Until 1978, China had largely rejected foreign capital but at the 3rd Plenary Session of the 11th Central Committee of the Communist Party of China, the Party adopted “Socialism with Chinese Characteristics”, which allowed a greater role for the free market and foreign investors in the Chinese economy.

Chinese leaders realized that special economic zones could work very well in leading economic development and looked to Ireland for inspiration.

In 1980, Jiang Zemin, who became China’s president from 1993 to 2003, was among a group of Chinese officials who embarked on a world tour to see how special economic zones worked elsewhere.

The delegation was introduced to the world’s first duty-free shop and a special zone based on low tax and free trade.

The Chinese government subsequently opened four special economic zones in 1980 based on the Shannon model. These became a major driving force for China’s economy, allowing private investment to flow into the country and allowing for a huge transfer of skills and technology to take place.

Shannon’s close ties with China and the town’s penchant for practical solutions to problems were further illustrated when President Xi Jinping, then vice-president, led a delegation of about 150 Chinese business executives on a visit there in 2012.

During Xi’s three-day visit, he attended a traditional banquet at Bunratty Castle, a few kilometers from Shannon.

Its links with China deepened further when Premier Li Keqiang arrived in Shannon for a two-day visit to Ireland before his Latin America trip in 2015.

Kevin Thompstone, former president of Shannon Chamber of Commerce, said: “For a lot of Irish, it’s hard to understand (why Chinese leaders enjoy visiting Shannon), but it is almost a spiritual connection.”

Thompstone said the history of visits paved the way for more in the future.

Patrick Edmond, Shannon group strategy director and managing director of the International Aviation Services Centre at Shannon Airport Authority, said Chinese leaders’ visits are not only based on historical elements, but also can be viewed as recognition of where some of the ideas used by China came from.

Edmond, who recently visited Shenzhen, China’s first special economic zone, said: “I remember being in Shenzhen in the mid-1990s, and it was a different universe.”

He was stunned by the way China had developed its economic zones since the early days, and the way in which they have been a really good tool for opening up creativity and the potential.

He said Shannon’s geographic position and that fact that it is an interesting gateway make it noteworthy to Chinese leaders.

Shannon was the first airport in the world, outside of the Americas, to offer US preclearance facilities to passengers traveling to the United States.
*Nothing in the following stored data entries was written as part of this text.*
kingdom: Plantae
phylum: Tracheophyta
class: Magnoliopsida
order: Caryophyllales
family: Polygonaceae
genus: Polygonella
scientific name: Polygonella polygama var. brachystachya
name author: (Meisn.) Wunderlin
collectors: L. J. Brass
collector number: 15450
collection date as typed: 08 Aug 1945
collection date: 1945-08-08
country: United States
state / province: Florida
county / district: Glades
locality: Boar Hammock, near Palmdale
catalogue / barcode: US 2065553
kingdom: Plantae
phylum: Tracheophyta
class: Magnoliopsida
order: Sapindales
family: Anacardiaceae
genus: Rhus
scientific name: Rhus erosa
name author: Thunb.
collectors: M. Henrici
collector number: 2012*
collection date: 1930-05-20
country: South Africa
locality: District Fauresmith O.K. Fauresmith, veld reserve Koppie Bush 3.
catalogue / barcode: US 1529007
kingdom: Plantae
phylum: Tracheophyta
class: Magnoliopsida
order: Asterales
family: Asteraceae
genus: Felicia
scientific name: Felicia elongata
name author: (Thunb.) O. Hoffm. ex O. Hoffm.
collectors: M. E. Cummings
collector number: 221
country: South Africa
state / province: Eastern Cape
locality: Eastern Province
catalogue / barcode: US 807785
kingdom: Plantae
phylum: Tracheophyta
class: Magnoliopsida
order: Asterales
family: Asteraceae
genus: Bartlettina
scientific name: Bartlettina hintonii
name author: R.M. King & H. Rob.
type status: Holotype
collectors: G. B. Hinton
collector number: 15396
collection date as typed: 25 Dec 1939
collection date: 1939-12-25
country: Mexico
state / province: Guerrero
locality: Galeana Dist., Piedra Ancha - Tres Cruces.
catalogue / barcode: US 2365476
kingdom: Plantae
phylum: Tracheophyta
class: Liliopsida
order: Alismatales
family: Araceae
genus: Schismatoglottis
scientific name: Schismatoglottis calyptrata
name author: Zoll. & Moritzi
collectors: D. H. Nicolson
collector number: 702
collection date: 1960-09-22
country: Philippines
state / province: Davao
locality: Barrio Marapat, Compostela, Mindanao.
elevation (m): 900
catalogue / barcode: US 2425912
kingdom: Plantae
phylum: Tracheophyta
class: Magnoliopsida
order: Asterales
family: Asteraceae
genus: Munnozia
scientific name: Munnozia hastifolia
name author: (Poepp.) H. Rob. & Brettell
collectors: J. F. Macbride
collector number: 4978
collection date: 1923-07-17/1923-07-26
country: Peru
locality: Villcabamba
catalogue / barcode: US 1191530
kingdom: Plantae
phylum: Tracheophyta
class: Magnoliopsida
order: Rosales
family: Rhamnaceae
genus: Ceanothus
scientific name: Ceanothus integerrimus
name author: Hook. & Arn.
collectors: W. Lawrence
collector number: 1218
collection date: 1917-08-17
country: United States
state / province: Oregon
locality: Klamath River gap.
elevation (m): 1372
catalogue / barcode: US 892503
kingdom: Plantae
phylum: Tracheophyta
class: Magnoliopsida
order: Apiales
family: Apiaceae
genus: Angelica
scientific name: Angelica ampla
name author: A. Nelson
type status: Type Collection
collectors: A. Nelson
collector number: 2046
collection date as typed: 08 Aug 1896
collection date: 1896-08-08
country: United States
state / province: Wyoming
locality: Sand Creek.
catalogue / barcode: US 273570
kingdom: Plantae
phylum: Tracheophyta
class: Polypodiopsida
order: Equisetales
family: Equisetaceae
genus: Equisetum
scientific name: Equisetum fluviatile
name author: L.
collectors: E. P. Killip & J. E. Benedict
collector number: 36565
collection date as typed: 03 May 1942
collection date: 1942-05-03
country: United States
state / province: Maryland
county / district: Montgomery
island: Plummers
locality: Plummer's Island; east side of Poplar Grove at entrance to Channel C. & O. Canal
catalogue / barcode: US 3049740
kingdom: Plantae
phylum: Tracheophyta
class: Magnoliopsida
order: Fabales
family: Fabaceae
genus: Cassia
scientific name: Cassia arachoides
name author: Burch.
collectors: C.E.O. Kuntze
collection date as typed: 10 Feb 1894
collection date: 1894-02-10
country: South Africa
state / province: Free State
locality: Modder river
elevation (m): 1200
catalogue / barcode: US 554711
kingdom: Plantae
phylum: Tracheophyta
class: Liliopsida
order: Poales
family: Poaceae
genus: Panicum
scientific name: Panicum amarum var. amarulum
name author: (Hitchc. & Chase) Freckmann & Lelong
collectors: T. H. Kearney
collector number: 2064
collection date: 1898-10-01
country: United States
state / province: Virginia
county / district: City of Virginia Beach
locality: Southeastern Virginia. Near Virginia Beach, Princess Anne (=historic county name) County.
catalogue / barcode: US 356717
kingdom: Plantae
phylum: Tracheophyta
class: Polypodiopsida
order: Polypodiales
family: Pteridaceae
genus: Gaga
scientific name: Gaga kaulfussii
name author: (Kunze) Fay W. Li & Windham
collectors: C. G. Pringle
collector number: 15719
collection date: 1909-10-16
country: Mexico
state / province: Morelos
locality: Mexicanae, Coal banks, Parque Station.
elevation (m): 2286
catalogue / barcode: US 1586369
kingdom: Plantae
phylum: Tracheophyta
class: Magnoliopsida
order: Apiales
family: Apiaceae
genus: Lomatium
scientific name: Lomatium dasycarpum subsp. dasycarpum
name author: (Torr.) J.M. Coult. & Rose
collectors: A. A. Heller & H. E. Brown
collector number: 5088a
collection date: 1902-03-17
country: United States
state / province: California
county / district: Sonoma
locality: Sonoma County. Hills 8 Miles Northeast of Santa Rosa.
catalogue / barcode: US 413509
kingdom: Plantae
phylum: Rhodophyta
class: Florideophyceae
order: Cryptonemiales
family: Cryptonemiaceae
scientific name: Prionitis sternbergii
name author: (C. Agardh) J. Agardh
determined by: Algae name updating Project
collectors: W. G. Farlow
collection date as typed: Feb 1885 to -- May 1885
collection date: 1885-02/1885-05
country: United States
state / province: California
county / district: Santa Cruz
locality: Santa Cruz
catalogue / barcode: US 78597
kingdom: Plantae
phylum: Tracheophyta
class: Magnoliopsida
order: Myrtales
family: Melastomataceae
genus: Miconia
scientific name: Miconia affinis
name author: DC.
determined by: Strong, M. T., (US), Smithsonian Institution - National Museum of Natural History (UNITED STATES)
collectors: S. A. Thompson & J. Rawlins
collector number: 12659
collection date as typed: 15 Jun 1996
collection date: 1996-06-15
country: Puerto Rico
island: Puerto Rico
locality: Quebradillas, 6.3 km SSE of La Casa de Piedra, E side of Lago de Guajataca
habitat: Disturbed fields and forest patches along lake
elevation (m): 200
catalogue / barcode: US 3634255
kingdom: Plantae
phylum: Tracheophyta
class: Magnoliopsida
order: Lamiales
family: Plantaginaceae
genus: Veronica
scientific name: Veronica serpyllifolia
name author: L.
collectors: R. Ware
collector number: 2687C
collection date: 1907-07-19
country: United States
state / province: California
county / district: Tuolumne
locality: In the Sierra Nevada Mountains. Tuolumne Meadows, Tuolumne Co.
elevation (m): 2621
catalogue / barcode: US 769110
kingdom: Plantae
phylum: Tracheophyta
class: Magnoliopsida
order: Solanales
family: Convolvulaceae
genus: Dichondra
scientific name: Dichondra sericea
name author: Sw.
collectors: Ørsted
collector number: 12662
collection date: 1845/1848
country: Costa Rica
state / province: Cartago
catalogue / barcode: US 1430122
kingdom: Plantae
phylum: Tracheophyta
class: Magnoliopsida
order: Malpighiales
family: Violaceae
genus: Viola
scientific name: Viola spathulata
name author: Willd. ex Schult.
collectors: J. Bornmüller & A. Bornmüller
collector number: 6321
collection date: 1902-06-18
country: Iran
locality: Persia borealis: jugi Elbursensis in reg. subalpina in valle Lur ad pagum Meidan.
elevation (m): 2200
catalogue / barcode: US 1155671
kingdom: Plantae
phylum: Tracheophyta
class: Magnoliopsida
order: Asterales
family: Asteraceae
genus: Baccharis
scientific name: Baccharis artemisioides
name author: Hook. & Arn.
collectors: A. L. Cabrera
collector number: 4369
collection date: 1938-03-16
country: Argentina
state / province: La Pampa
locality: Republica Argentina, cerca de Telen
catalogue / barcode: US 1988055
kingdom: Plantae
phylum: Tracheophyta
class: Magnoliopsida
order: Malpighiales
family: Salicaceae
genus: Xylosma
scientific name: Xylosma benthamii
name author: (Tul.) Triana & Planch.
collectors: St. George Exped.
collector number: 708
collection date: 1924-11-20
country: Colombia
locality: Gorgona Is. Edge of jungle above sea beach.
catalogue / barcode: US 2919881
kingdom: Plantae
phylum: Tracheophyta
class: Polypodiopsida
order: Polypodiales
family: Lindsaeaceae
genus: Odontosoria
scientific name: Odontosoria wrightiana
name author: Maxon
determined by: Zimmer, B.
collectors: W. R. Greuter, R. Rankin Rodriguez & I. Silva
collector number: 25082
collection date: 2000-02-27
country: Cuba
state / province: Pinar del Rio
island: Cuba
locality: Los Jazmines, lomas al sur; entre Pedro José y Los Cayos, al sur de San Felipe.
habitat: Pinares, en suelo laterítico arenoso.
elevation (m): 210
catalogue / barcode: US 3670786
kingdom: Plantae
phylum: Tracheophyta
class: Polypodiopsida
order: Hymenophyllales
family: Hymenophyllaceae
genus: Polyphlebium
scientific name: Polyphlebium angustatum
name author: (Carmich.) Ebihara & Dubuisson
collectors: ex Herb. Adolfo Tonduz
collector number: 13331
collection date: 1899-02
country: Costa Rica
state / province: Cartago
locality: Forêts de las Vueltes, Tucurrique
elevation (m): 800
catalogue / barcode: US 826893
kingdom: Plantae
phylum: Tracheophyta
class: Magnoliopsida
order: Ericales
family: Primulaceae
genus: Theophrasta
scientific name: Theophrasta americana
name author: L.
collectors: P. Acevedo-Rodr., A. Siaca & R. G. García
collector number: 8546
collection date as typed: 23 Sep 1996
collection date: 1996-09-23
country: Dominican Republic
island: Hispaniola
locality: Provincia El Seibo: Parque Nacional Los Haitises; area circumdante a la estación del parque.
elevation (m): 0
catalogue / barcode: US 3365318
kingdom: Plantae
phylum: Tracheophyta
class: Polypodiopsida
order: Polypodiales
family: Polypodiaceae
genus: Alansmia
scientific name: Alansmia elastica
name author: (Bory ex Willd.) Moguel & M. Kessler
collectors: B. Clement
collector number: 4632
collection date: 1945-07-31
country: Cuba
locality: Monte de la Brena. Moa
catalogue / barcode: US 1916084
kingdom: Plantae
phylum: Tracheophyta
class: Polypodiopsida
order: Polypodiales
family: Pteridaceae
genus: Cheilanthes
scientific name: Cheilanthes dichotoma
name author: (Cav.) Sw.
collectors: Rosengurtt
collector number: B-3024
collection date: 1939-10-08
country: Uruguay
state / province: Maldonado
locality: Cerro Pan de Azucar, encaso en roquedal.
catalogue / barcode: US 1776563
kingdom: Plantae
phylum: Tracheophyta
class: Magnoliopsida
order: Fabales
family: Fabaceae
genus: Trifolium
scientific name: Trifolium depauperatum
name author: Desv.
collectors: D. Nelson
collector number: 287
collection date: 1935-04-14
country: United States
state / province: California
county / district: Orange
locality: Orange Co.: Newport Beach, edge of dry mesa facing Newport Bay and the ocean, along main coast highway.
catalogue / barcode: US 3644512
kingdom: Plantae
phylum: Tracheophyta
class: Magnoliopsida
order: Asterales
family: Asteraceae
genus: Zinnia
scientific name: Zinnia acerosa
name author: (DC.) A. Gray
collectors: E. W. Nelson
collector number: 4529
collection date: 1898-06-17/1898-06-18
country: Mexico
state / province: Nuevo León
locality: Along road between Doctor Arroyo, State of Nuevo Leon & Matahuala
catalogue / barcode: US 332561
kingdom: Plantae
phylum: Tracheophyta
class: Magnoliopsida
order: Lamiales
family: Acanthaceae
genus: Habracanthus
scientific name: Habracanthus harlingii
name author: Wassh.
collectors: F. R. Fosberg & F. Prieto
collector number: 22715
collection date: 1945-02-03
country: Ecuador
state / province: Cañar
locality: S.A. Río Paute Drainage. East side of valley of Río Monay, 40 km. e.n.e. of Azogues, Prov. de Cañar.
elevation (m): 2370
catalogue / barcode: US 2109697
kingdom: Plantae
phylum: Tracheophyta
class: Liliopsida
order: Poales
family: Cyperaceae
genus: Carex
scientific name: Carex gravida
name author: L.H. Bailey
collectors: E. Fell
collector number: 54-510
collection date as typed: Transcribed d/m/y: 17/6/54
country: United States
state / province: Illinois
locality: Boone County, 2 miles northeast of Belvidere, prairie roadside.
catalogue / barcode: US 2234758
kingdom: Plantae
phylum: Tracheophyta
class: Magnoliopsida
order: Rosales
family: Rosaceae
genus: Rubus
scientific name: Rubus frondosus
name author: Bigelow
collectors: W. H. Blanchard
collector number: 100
The service allows US-bound passengers to undertake all immigration and customs checks at Shannon, prior to departure.

Enda McLoughlin, mid-west regional manager at Ireland’s International Investment and Development Agency, said: “Shannon is a magnet for attraction as there is a great sense of growth and tangible opportunities, which mirrors the developing experiences in China.”

The region has a very high density of a broad range of multinational companies, he added.

McLoughlin said: “The Chinese leaders are also attracted by the high levels of collaboration between the local government, universities, and industries for which they all promote innovation and the development of the region from an economic and social perspective.”